= Source data =
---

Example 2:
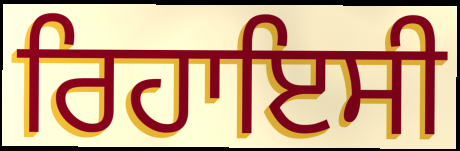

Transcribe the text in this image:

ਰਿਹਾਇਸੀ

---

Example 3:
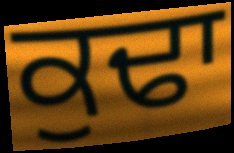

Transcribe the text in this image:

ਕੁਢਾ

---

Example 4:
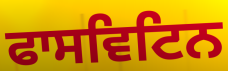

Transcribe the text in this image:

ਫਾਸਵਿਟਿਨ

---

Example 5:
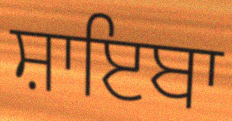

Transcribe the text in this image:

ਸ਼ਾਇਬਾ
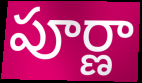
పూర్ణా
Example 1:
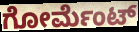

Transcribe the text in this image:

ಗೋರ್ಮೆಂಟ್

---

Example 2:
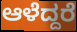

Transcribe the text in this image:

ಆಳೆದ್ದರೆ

* * *

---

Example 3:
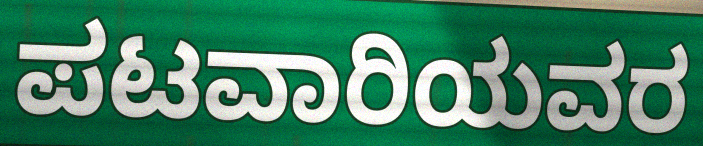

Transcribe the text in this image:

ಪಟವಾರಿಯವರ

= What you need to do =
State how many lines of the entries above include the string "Example". The reply is that number alone.

= Final answer =
7